RCSaunders
Perhaps I did not make my question clear. I'm not asking for an interpretation of feelings, I'm asking what emotions actually are. When someone feels, "anger," where do they feel it and what does it feel like.
Anger like all negative emotions are expressions of our personality as opposed to positive emotions which are expressions of our essence.
When we say “ I am angry” We no longer exist because we become anger. However when we are conscious enough to say “Anger is within me,” we have not become anger but rather experience it as a learned reaction influencing our personality.
What does jealousy feel like and how does one distinguish it from a feeling they call love, or anxiety.
Negative emotions like jealousy feed our self esteem – our imagined self importance. However when love is a positive emotion it serves the benefit of the beloved. Conscious love is experienced in the solar plexus region while jealousy as an acquired characteristic is experienced in the head
So what I'm asking is, when you have a feeling, how do you know that feeling is what you say it is, and not just a feeling that accompanies what you are thinking? I'd also like to know exactly what you mean by an emotion, that is, exactly what it feels like and how you can tell the difference of one emotion from another. Describe how they feel different.
The first thing I must make clear is that feelings and emotions are not the same. Feelings refers to essence and emotions refer to personality. For the benefit of anyone following this thread I’d like to include n excerpt from Jacob Needleman’s wonderful book “Lost Christianity” Jacob Needleman asks Metropolitan Anthony a question about feelings. A person can get a glimpse of the depth of Christianity from this excerpt.
Metropolitan Anthony," I began, "five years ago when I visited you I attended services which you yourself conducted and I remarked to you how struck I was by the absence of emotion in your voice. Today, in the same way where it was not you but the choir, I was struck by the same thing, the almost complete lack of emotion in the voices of the singers."
Yes he said, "this is quite true, it has taken years for that, but they are finally beginning to understand...."
"What do you mean?" I asked. I knew what he meant but I wanted to hear him speak about this - this most unexpected aspect of the Christianity I never knew, and perhaps very few modern people ever knew. I put the question further: "The average person hearing this service - and of course the average Westerner having to stand up for several hours it took - might not be able to distinguish it from the mechanical routine that has become so predominant in the performance of the Christian liturgy in the West. He might come wanting to be lifted, inspired, moved to joy or sadness - and this the churches in the West are trying to produce because many leaders of the Church are turning away from the mechanical, the routine.."
He gently waved aside what I was saying and I stopped in mid sentence. "There was a pause, then he said: "No. Emotion must be destroyed."

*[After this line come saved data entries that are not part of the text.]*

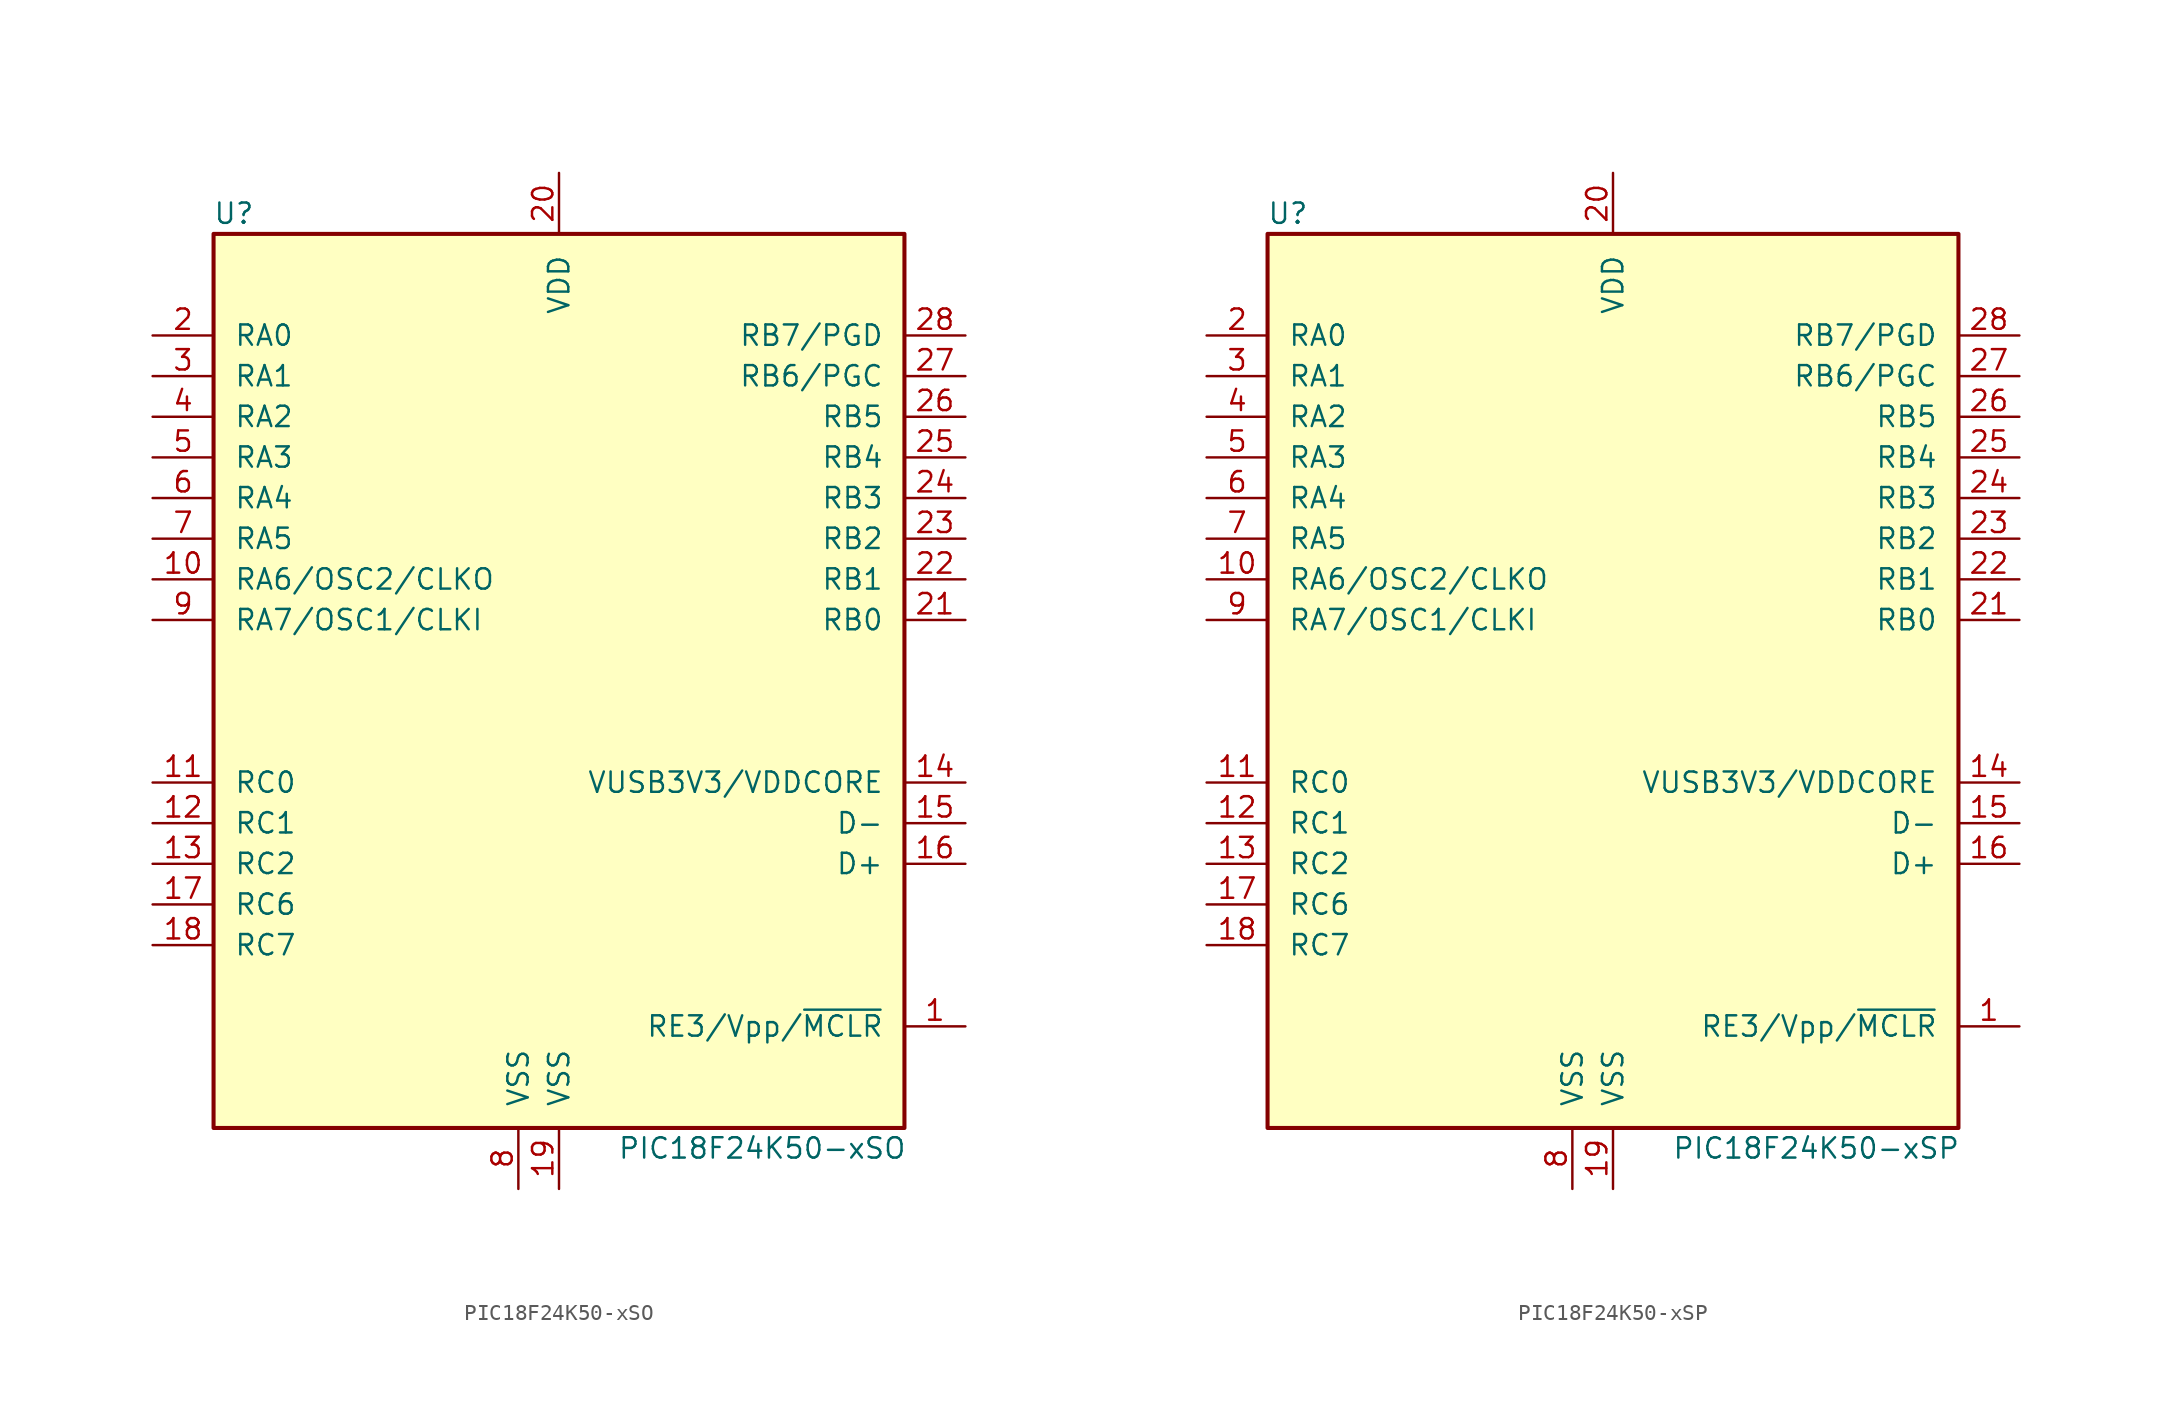
<source format=kicad_sym>
(kicad_symbol_lib
  (version 20220914)
  (generator kicad_symbol_editor)
  (symbol "PIC18F24K50-xSO"
    (pin_names
      (offset 1.27))
    (property "Reference" "U"
      (at -20.32 30.48 0)
      (effects (font (size 1.27 1.27))))
    (property "Value" "PIC18F24K50-xSO"
      (at 12.7 -27.94 0)
      (effects (font (size 1.27 1.27))))
    (symbol "PIC18F24K50-xSO_0_1"
      (rectangle (start -21.59 29.21) (end 21.59 -26.67) (stroke (width 0.254) (type default)) (fill (type background))))
    (symbol "PIC18F24K50-xSO_1_1"
      (pin input line (at 25.4 -20.32 180) (length 3.81) (name "RE3/Vpp/~{MCLR}" (effects (font (size 1.27 1.27)))) (number "1" (effects (font (size 1.27 1.27)))))
      (pin output line (at -25.4 7.62 0) (length 3.81) (name "RA6/OSC2/CLKO" (effects (font (size 1.27 1.27)))) (number "10" (effects (font (size 1.27 1.27)))))
      (pin bidirectional line (at -25.4 -5.08 0) (length 3.81) (name "RC0" (effects (font (size 1.27 1.27)))) (number "11" (effects (font (size 1.27 1.27)))))
      (pin bidirectional line (at -25.4 -7.62 0) (length 3.81) (name "RC1" (effects (font (size 1.27 1.27)))) (number "12" (effects (font (size 1.27 1.27)))))
      (pin bidirectional line (at -25.4 -10.16 0) (length 3.81) (name "RC2" (effects (font (size 1.27 1.27)))) (number "13" (effects (font (size 1.27 1.27)))))
      (pin bidirectional line (at 25.4 -5.08 180) (length 3.81) (name "VUSB3V3/VDDCORE" (effects (font (size 1.27 1.27)))) (number "14" (effects (font (size 1.27 1.27)))))
      (pin bidirectional line (at 25.4 -7.62 180) (length 3.81) (name "D-" (effects (font (size 1.27 1.27)))) (number "15" (effects (font (size 1.27 1.27)))))
      (pin bidirectional line (at 25.4 -10.16 180) (length 3.81) (name "D+" (effects (font (size 1.27 1.27)))) (number "16" (effects (font (size 1.27 1.27)))))
      (pin bidirectional line (at -25.4 -12.7 0) (length 3.81) (name "RC6" (effects (font (size 1.27 1.27)))) (number "17" (effects (font (size 1.27 1.27)))))
      (pin bidirectional line (at -25.4 -15.24 0) (length 3.81) (name "RC7" (effects (font (size 1.27 1.27)))) (number "18" (effects (font (size 1.27 1.27)))))
      (pin power_in line (at 0 -30.48 90) (length 3.81) (name "VSS" (effects (font (size 1.27 1.27)))) (number "19" (effects (font (size 1.27 1.27)))))
      (pin bidirectional line (at -25.4 22.86 0) (length 3.81) (name "RA0" (effects (font (size 1.27 1.27)))) (number "2" (effects (font (size 1.27 1.27)))))
      (pin power_in line (at 0 33.02 270) (length 3.81) (name "VDD" (effects (font (size 1.27 1.27)))) (number "20" (effects (font (size 1.27 1.27)))))
      (pin bidirectional line (at 25.4 5.08 180) (length 3.81) (name "RB0" (effects (font (size 1.27 1.27)))) (number "21" (effects (font (size 1.27 1.27)))))
      (pin bidirectional line (at 25.4 7.62 180) (length 3.81) (name "RB1" (effects (font (size 1.27 1.27)))) (number "22" (effects (font (size 1.27 1.27)))))
      (pin bidirectional line (at 25.4 10.16 180) (length 3.81) (name "RB2" (effects (font (size 1.27 1.27)))) (number "23" (effects (font (size 1.27 1.27)))))
      (pin bidirectional line (at 25.4 12.7 180) (length 3.81) (name "RB3" (effects (font (size 1.27 1.27)))) (number "24" (effects (font (size 1.27 1.27)))))
      (pin bidirectional line (at 25.4 15.24 180) (length 3.81) (name "RB4" (effects (font (size 1.27 1.27)))) (number "25" (effects (font (size 1.27 1.27)))))
      (pin bidirectional line (at 25.4 17.78 180) (length 3.81) (name "RB5" (effects (font (size 1.27 1.27)))) (number "26" (effects (font (size 1.27 1.27)))))
      (pin bidirectional line (at 25.4 20.32 180) (length 3.81) (name "RB6/PGC" (effects (font (size 1.27 1.27)))) (number "27" (effects (font (size 1.27 1.27)))))
      (pin bidirectional line (at 25.4 22.86 180) (length 3.81) (name "RB7/PGD" (effects (font (size 1.27 1.27)))) (number "28" (effects (font (size 1.27 1.27)))))
      (pin bidirectional line (at -25.4 20.32 0) (length 3.81) (name "RA1" (effects (font (size 1.27 1.27)))) (number "3" (effects (font (size 1.27 1.27)))))
      (pin bidirectional line (at -25.4 17.78 0) (length 3.81) (name "RA2" (effects (font (size 1.27 1.27)))) (number "4" (effects (font (size 1.27 1.27)))))
      (pin bidirectional line (at -25.4 15.24 0) (length 3.81) (name "RA3" (effects (font (size 1.27 1.27)))) (number "5" (effects (font (size 1.27 1.27)))))
      (pin bidirectional line (at -25.4 12.7 0) (length 3.81) (name "RA4" (effects (font (size 1.27 1.27)))) (number "6" (effects (font (size 1.27 1.27)))))
      (pin bidirectional line (at -25.4 10.16 0) (length 3.81) (name "RA5" (effects (font (size 1.27 1.27)))) (number "7" (effects (font (size 1.27 1.27)))))
      (pin power_in line (at -2.54 -30.48 90) (length 3.81) (name "VSS" (effects (font (size 1.27 1.27)))) (number "8" (effects (font (size 1.27 1.27)))))
      (pin input line (at -25.4 5.08 0) (length 3.81) (name "RA7/OSC1/CLKI" (effects (font (size 1.27 1.27)))) (number "9" (effects (font (size 1.27 1.27)))))))
  (symbol "PIC18F24K50-xSP"
    (pin_names
      (offset 1.27))
    (property "Reference" "U"
      (at -20.32 30.48 0)
      (effects (font (size 1.27 1.27))))
    (property "Value" "PIC18F24K50-xSP"
      (at 12.7 -27.94 0)
      (effects (font (size 1.27 1.27))))
    (symbol "PIC18F24K50-xSP_0_1"
      (rectangle (start -21.59 29.21) (end 21.59 -26.67) (stroke (width 0.254) (type default)) (fill (type background))))
    (symbol "PIC18F24K50-xSP_1_1"
      (pin input line (at 25.4 -20.32 180) (length 3.81) (name "RE3/Vpp/~{MCLR}" (effects (font (size 1.27 1.27)))) (number "1" (effects (font (size 1.27 1.27)))))
      (pin output line (at -25.4 7.62 0) (length 3.81) (name "RA6/OSC2/CLKO" (effects (font (size 1.27 1.27)))) (number "10" (effects (font (size 1.27 1.27)))))
      (pin bidirectional line (at -25.4 -5.08 0) (length 3.81) (name "RC0" (effects (font (size 1.27 1.27)))) (number "11" (effects (font (size 1.27 1.27)))))
      (pin bidirectional line (at -25.4 -7.62 0) (length 3.81) (name "RC1" (effects (font (size 1.27 1.27)))) (number "12" (effects (font (size 1.27 1.27)))))
      (pin bidirectional line (at -25.4 -10.16 0) (length 3.81) (name "RC2" (effects (font (size 1.27 1.27)))) (number "13" (effects (font (size 1.27 1.27)))))
      (pin bidirectional line (at 25.4 -5.08 180) (length 3.81) (name "VUSB3V3/VDDCORE" (effects (font (size 1.27 1.27)))) (number "14" (effects (font (size 1.27 1.27)))))
      (pin bidirectional line (at 25.4 -7.62 180) (length 3.81) (name "D-" (effects (font (size 1.27 1.27)))) (number "15" (effects (font (size 1.27 1.27)))))
      (pin bidirectional line (at 25.4 -10.16 180) (length 3.81) (name "D+" (effects (font (size 1.27 1.27)))) (number "16" (effects (font (size 1.27 1.27)))))
      (pin bidirectional line (at -25.4 -12.7 0) (length 3.81) (name "RC6" (effects (font (size 1.27 1.27)))) (number "17" (effects (font (size 1.27 1.27)))))
      (pin bidirectional line (at -25.4 -15.24 0) (length 3.81) (name "RC7" (effects (font (size 1.27 1.27)))) (number "18" (effects (font (size 1.27 1.27)))))
      (pin power_in line (at 0 -30.48 90) (length 3.81) (name "VSS" (effects (font (size 1.27 1.27)))) (number "19" (effects (font (size 1.27 1.27)))))
      (pin bidirectional line (at -25.4 22.86 0) (length 3.81) (name "RA0" (effects (font (size 1.27 1.27)))) (number "2" (effects (font (size 1.27 1.27)))))
      (pin power_in line (at 0 33.02 270) (length 3.81) (name "VDD" (effects (font (size 1.27 1.27)))) (number "20" (effects (font (size 1.27 1.27)))))
      (pin bidirectional line (at 25.4 5.08 180) (length 3.81) (name "RB0" (effects (font (size 1.27 1.27)))) (number "21" (effects (font (size 1.27 1.27)))))
      (pin bidirectional line (at 25.4 7.62 180) (length 3.81) (name "RB1" (effects (font (size 1.27 1.27)))) (number "22" (effects (font (size 1.27 1.27)))))
      (pin bidirectional line (at 25.4 10.16 180) (length 3.81) (name "RB2" (effects (font (size 1.27 1.27)))) (number "23" (effects (font (size 1.27 1.27)))))
      (pin bidirectional line (at 25.4 12.7 180) (length 3.81) (name "RB3" (effects (font (size 1.27 1.27)))) (number "24" (effects (font (size 1.27 1.27)))))
      (pin bidirectional line (at 25.4 15.24 180) (length 3.81) (name "RB4" (effects (font (size 1.27 1.27)))) (number "25" (effects (font (size 1.27 1.27)))))
      (pin bidirectional line (at 25.4 17.78 180) (length 3.81) (name "RB5" (effects (font (size 1.27 1.27)))) (number "26" (effects (font (size 1.27 1.27)))))
      (pin bidirectional line (at 25.4 20.32 180) (length 3.81) (name "RB6/PGC" (effects (font (size 1.27 1.27)))) (number "27" (effects (font (size 1.27 1.27)))))
      (pin bidirectional line (at 25.4 22.86 180) (length 3.81) (name "RB7/PGD" (effects (font (size 1.27 1.27)))) (number "28" (effects (font (size 1.27 1.27)))))
      (pin bidirectional line (at -25.4 20.32 0) (length 3.81) (name "RA1" (effects (font (size 1.27 1.27)))) (number "3" (effects (font (size 1.27 1.27)))))
      (pin bidirectional line (at -25.4 17.78 0) (length 3.81) (name "RA2" (effects (font (size 1.27 1.27)))) (number "4" (effects (font (size 1.27 1.27)))))
      (pin bidirectional line (at -25.4 15.24 0) (length 3.81) (name "RA3" (effects (font (size 1.27 1.27)))) (number "5" (effects (font (size 1.27 1.27)))))
      (pin bidirectional line (at -25.4 12.7 0) (length 3.81) (name "RA4" (effects (font (size 1.27 1.27)))) (number "6" (effects (font (size 1.27 1.27)))))
      (pin bidirectional line (at -25.4 10.16 0) (length 3.81) (name "RA5" (effects (font (size 1.27 1.27)))) (number "7" (effects (font (size 1.27 1.27)))))
      (pin power_in line (at -2.54 -30.48 90) (length 3.81) (name "VSS" (effects (font (size 1.27 1.27)))) (number "8" (effects (font (size 1.27 1.27)))))
      (pin input line (at -25.4 5.08 0) (length 3.81) (name "RA7/OSC1/CLKI" (effects (font (size 1.27 1.27)))) (number "9" (effects (font (size 1.27 1.27))))))))
</source>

He stopped, reflected, and started again, speaking in his husky Russian accent: "We have to get rid of emotions....in order to reach.....feeling."
Again he paused, looking at me, weighing the effect his words were having. I said nothing. but inside I was alive with expectancy. I waited.
Very tentatively, I nodded my head.
He continued: "You ask about the liturgy in the West and in the East. it is precisely the same issue. the sermons, the Holy Days - you don't why one comes after the other. or why this one now and the other one later. Even if you read everything about it you still wouldn't know, believe me.
"And yet . . . there is a profound logic in them, in the sequence of the Holy Days. And this sequence leads people somewhere - without their knowing it intellectually. Actually, it is impossible for anyone to understand the sequence of rituals and Holy Days intellectually. it is not meant for that. It is meant for something else, something higher.
For this you have to be in a state of prayer, otherwise it passes you by-"
"What is prayer?" I asked.
He did not seem to mind my interrupting with this question. Quite the contrary. "In a state of prayer one is vulnerable." He emphasized the last word and then waited until he was sure I had not taken it in an ordinary way.
"In prayer one is vulnerable, not enthusiastic. and then these rituals have such force. they hit you like a locomotive. You must be not enthusiastic, nor rejecting - but only open. This is the whole idea of asceticism: to become open."
We rarely experience feelings since we are rarely in touch with what we essentially are. We re governed by our personalities which are governed by acquired negative emotions. That is why IMO you overestimate the power of thought and underestimate the power of our negative emotions to govern our lives.
Metropolitan Anthony was describing something essential for Christianity because it lessens the power of negative emotion. Yet in normal secular society negative emotions are glorified and without them advertising and the whole of modern entertainment would soon disappear.
The reason I ask is because I have counseled people who believed their emotions were controlling what they thought and did.
They were right. When we become negative emotions we become reacting things. What we call I doesn’t exist for us. Thoughts can suggest options but when we become things, there is no choice.